An Optimal Algorithm for Finding Champions in Tournament Graphs

TL;DR

This paper introduces an asymptotically optimal algorithm for efficiently identifying the champion in tournament graphs, significantly reducing the number of comparisons needed compared to previous methods.

Contribution

It presents a new deterministic algorithm that matches the lower bound for finding a champion without prior knowledge of losses, applicable to practical applications like question answering.

Findings

Algorithm speeds up champion retrieval up to 13 times

Proves lower bounds for comparison complexity

Extends analysis to multiple problem variants

Abstract

A tournament graph is a complete directed graph, which can be used to model a round-robin tournament between $n$ players. In this paper, we address the problem of finding a champion of the tournament, also known as Copeland winner, which is a player that wins the highest number of matches. In detail, we aim to investigate algorithms that find the champion by playing a low number of matches. Solving this problem allows us to speed up several Information Retrieval and Recommender System applications, including question answering, conversational search, etc.
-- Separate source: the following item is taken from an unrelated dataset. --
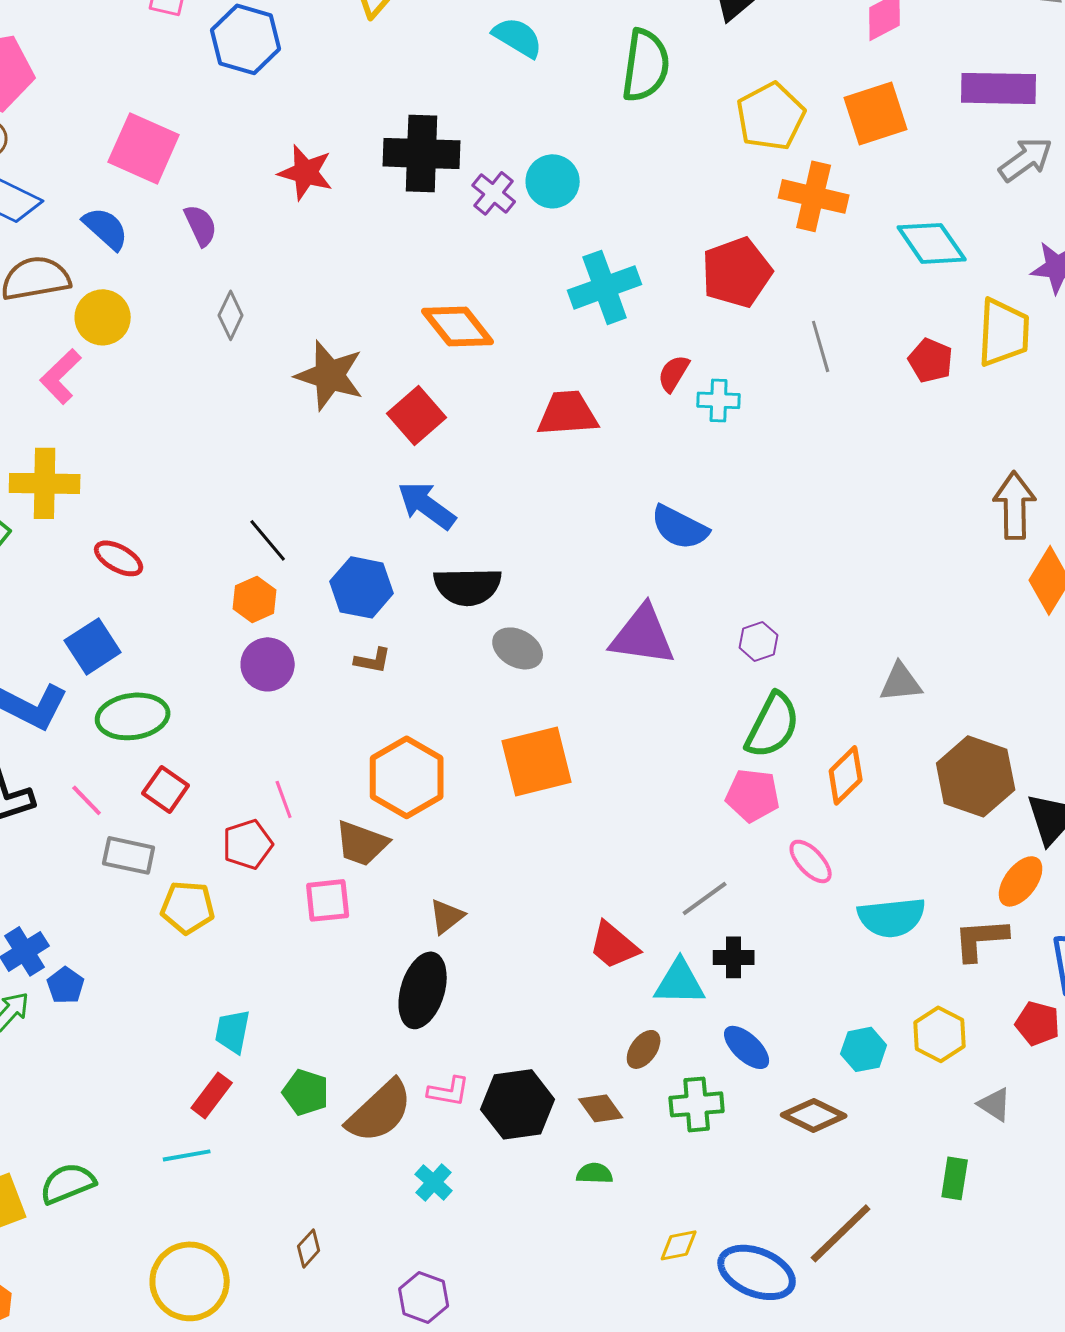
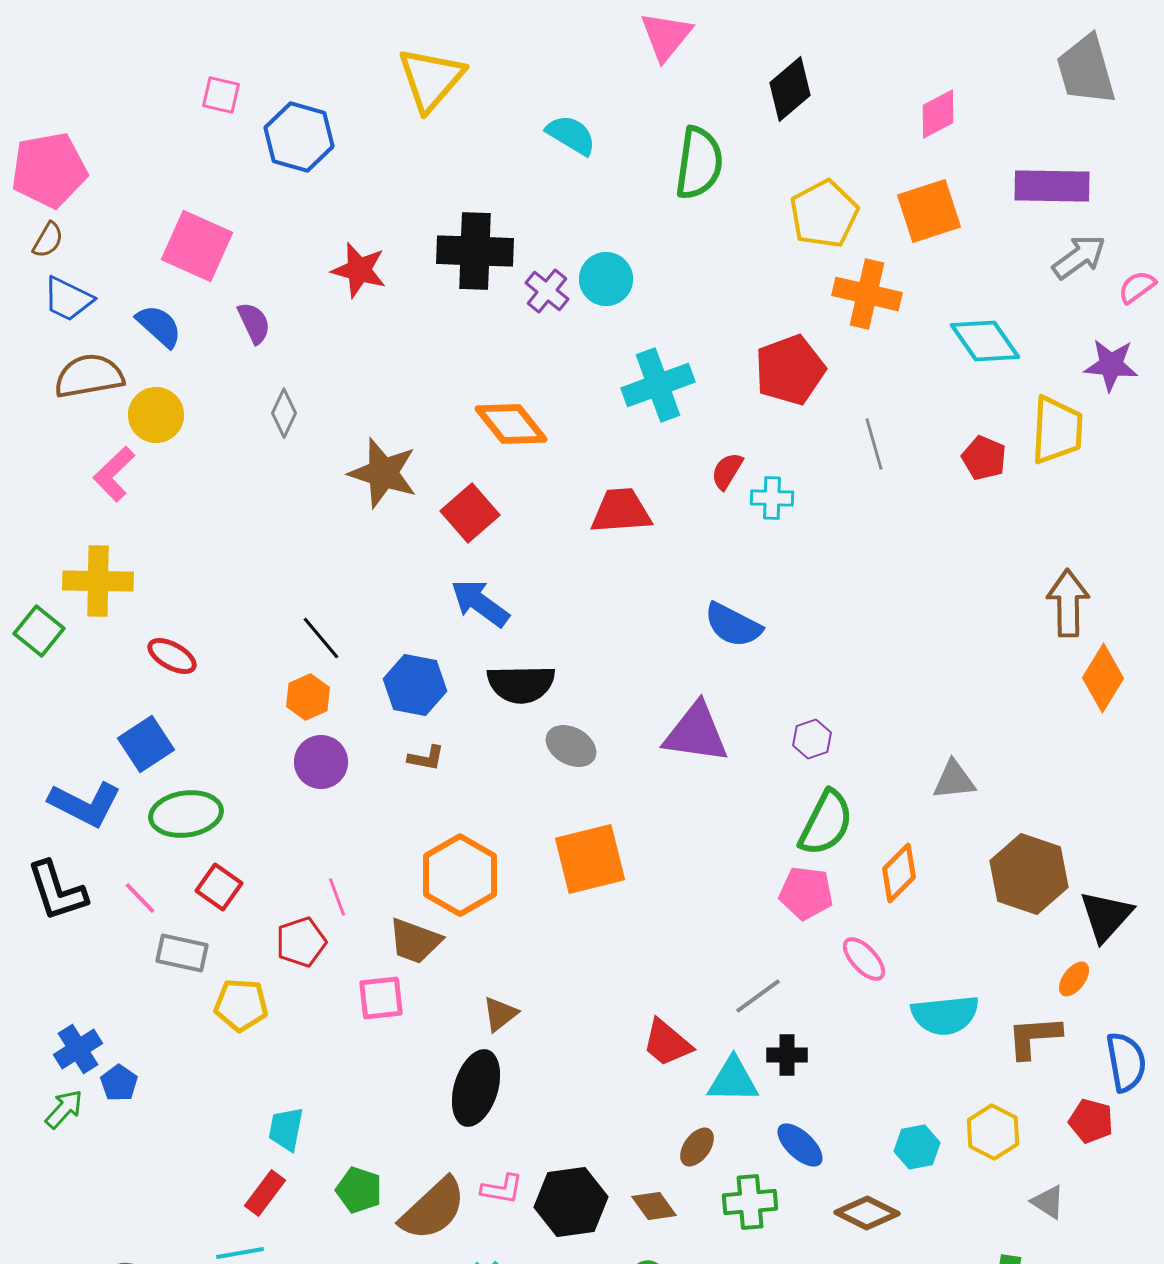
orange ellipse: (1021, 881) -> (1074, 979), size x0.7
Indeed, these applications often search for the champion inducing a round-robin tournament among the players by employing a machine learning model to estimate who wins each pairwise comparison. Our contribution, thus, allows finding the champion by performing a low number of model inferences. We prove that any deterministic or randomized algorithm finding a champion with constant success probability requires $\Omega(\ell n)$ comparisons, where $\ell$ is the number of matches lost by the champion. We then present an asymptotically-optimal deterministic algorithm matching this lower bound without knowing $\ell$, and we extend our analysis to three variants of the problem. Lastly, we conduct a comprehensive experimental assessment of the proposed algorithms on a question answering task on public data. Results show that our proposed algorithms speed up the retrieval of the champion up to $13\times$ with respect to the state-of-the-art algorithm that perform the full tournament.